Voorts is het hof van oordeel dat het beroep van [appellante] op de hardheidsclausule ex art. 288, lid 3 Fw niet kan slagen nu zij gelet op het vorengaande niet voldoet aan de vereisten van artikel 288 lid 1 sub c Fw (zoals verwoord in r.o. 3.6.5. en 3.6.6. van dit arrest). De toepassing van de hardheidclausule ex artikel 288 lid 3 Fw kan uitsluitend betrekking hebben op omstandigheden als bedoeld in artikel 288, lid 1 onder b Fw, dan wel art. 288, lid 2 onder c Fw. Een beoordeling van de door [appellante] in het kader van haar beroep op de hardheidsclausule aangedragen omstandigheden ten aanzien van artikel 288 lid 1 sub b Fw zou daardoor naar het oordeel van het hof in beginsel achterwege kunnen blijven.
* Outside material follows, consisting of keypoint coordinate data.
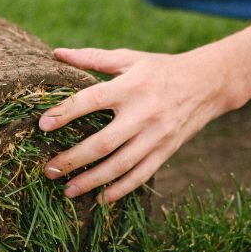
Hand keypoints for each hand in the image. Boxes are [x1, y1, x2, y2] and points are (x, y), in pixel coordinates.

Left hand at [39, 47, 242, 203]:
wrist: (208, 83)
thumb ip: (93, 58)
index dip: (65, 112)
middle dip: (73, 159)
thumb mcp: (129, 58)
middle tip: (49, 169)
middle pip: (102, 142)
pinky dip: (120, 190)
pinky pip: (141, 175)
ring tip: (68, 190)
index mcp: (130, 86)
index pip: (91, 100)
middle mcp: (143, 113)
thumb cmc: (161, 69)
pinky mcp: (166, 150)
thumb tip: (57, 53)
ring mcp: (156, 135)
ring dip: (92, 180)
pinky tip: (101, 198)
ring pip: (120, 165)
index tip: (42, 125)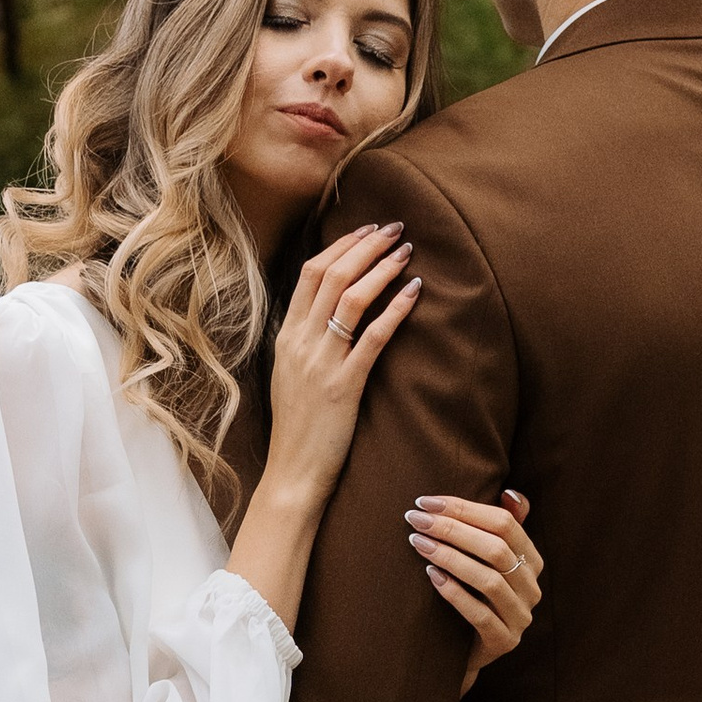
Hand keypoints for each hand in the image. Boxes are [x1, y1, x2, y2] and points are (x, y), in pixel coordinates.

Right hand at [266, 219, 417, 507]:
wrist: (293, 473)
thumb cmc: (299, 429)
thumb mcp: (291, 375)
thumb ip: (305, 342)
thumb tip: (327, 314)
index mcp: (286, 337)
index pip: (310, 273)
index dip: (342, 245)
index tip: (368, 229)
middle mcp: (300, 342)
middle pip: (332, 275)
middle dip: (366, 245)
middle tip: (395, 227)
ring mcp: (320, 362)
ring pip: (351, 298)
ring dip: (382, 268)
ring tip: (406, 251)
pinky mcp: (344, 385)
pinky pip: (372, 337)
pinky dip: (395, 310)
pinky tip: (415, 292)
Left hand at [408, 488, 541, 691]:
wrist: (462, 650)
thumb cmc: (471, 594)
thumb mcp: (485, 559)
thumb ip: (501, 526)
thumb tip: (510, 493)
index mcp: (532, 561)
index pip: (505, 524)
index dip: (465, 509)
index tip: (426, 502)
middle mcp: (532, 588)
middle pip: (496, 549)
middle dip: (452, 529)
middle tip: (416, 520)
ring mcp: (521, 617)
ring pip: (489, 580)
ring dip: (450, 557)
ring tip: (418, 543)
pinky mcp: (504, 642)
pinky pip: (480, 615)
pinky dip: (454, 593)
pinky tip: (430, 576)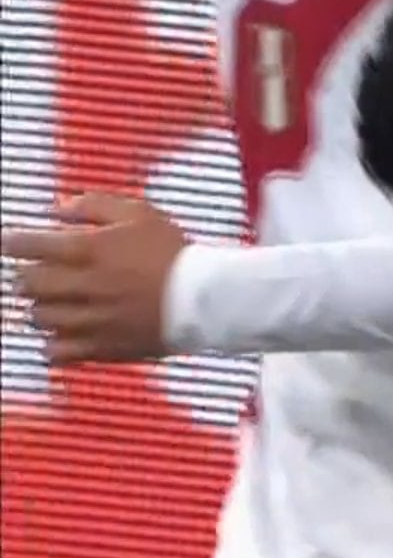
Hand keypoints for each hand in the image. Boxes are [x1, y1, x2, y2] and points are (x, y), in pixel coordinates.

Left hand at [2, 194, 189, 363]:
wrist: (207, 299)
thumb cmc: (174, 253)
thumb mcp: (140, 213)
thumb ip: (94, 206)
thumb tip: (57, 209)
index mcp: (88, 250)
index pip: (26, 245)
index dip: (13, 241)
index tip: (12, 242)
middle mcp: (82, 286)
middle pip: (26, 283)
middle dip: (27, 275)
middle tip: (38, 272)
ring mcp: (90, 320)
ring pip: (38, 317)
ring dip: (42, 307)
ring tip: (57, 302)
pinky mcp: (101, 347)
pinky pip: (56, 352)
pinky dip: (54, 342)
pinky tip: (67, 332)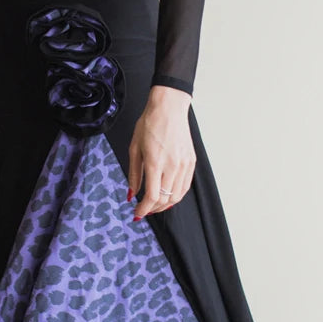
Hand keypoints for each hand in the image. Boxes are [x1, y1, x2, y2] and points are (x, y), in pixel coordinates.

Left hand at [127, 85, 196, 218]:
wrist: (169, 108)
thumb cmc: (149, 124)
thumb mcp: (134, 148)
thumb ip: (134, 174)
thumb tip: (131, 194)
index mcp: (155, 162)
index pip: (152, 196)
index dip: (144, 209)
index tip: (137, 213)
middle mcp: (172, 165)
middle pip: (165, 199)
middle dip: (153, 209)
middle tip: (144, 210)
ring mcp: (184, 164)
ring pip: (176, 196)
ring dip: (165, 204)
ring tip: (155, 205)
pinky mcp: (191, 162)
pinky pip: (185, 186)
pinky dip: (176, 195)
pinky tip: (167, 195)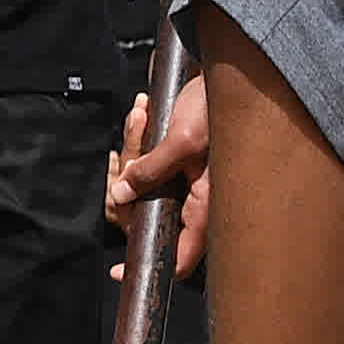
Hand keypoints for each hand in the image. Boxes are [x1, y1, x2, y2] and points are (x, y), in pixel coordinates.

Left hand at [112, 75, 215, 275]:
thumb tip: (123, 193)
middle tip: (125, 155)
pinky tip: (144, 112)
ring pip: (138, 185)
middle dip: (125, 186)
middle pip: (144, 215)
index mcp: (205, 206)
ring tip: (143, 116)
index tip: (117, 272)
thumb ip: (152, 170)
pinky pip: (142, 162)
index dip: (150, 267)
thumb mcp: (182, 140)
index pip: (179, 257)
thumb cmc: (217, 107)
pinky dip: (137, 139)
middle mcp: (194, 199)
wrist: (225, 71)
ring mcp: (184, 181)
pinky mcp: (176, 161)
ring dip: (132, 150)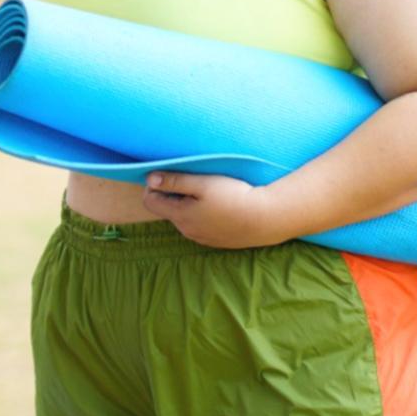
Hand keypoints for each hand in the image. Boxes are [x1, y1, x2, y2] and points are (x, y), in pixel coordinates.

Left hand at [141, 172, 290, 248]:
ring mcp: (202, 238)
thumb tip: (149, 178)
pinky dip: (203, 214)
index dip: (154, 185)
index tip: (170, 174)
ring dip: (189, 204)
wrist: (267, 219)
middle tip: (193, 180)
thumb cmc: (234, 197)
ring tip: (209, 192)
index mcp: (180, 216)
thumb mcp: (202, 183)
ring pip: (184, 218)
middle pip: (166, 209)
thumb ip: (174, 181)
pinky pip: (200, 225)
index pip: (149, 201)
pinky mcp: (216, 241)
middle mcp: (187, 231)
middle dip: (173, 193)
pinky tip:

Derhalve ten overvloede overweegt het hof dat de in het kader van het beroep op de hardheidsclausule aangevoerde omstandigheden thans nog onvoldoende worden geacht om aannemelijk gemaakt te achten dat [appellante] de omstandigheden die bepalend zijn geweest voor het ontstaan en onbetaald laten van haar schulden onder controle heeft gekregen. Het hof is immers, naar uit het voorgaande blijkt, van oordeel dat [appellante] haar taak als ondernemer structureel en verwijtbaar verwaarloosd heeft. Zij heeft bij herhaling blind vertrouwd op de deskundigheid en toezeggingen van derden en daarbij niet of nauwelijks als verantwoordelijk ondernemer de vinger aan de pols gehouden. Ook heeft zij zakelijke beslissingen genomen, zoals het inkopen bij retailers in plaats van bij groothandels, die niet alleen vanuit zakelijk financieel oogpunt maar moeilijk te begrijpen zijn, maar bovendien ook geleid hebben tot, naar het oordeel van het hof onnodige, schulden welke [appellante] thans middels de weg van de schuldsaneringsregeling wenst te saneren. Tot slot overweegt het hof dat vooralsnog ook niet gesteld kan worden dat [appellante] , met name ten aanzien van haar eigen handelen en verantwoordelijkheden, een dermate inzicht in het ontstaan van haar schulden ontwikkeld heeft dat zij de omstandigheden die tot het ontstaan van haar schuldenlast hebben bijgedragen inmiddels duurzaam onder controle heeft gekregen. Niet alleen lijkt [appellante] de verantwoordelijkheid voor het ontstaan en voortduren van haar financiële problemen hoofdzakelijk buiten zichzelf neer te leggen, het hof verwijst hierbij ook nadrukkelijk naar de op de door [appellante] overgelegde en ondertekende schuldenlijst vermelde ontstaansdata. Hierop staan zeventien zowel zakelijke als privé schulden vermeld waarvan er twee in 2018 zijn ontstaan, twaalf in 2019 en drie in 2020, oftewel alle schulden zijn (zeer) recent ontstaan. Van enige duurzame beheersbaarheid ten aanzien van de hierbij een rol spelende omstandigheden blijkt dan ook geenszins.
3.7.
Al hetgeen hiervoor is overwogen, zowel afzonderlijk als in onderlinge samenhang beschouwd, voert het hof dan ook tot de slotsom dat de rechtbank terecht heeft geoordeeld dat het verzoek van [appellante] om te worden toegelaten tot de schuldsaneringsregeling moet worden afgewezen.
3.8.
Het vonnis waarvan beroep zal - onder aanvulling van de gronden - worden bekrachtigd.

4.De uitspraak

Het hof:
bekrachtigt het vonnis waarvan beroep.
Dit arrest is gewezen door mrs. J.W. van Rijkom, R.R.M. de Moor en T. van der Valk en in het openbaar uitgesproken op 10 juni 2021.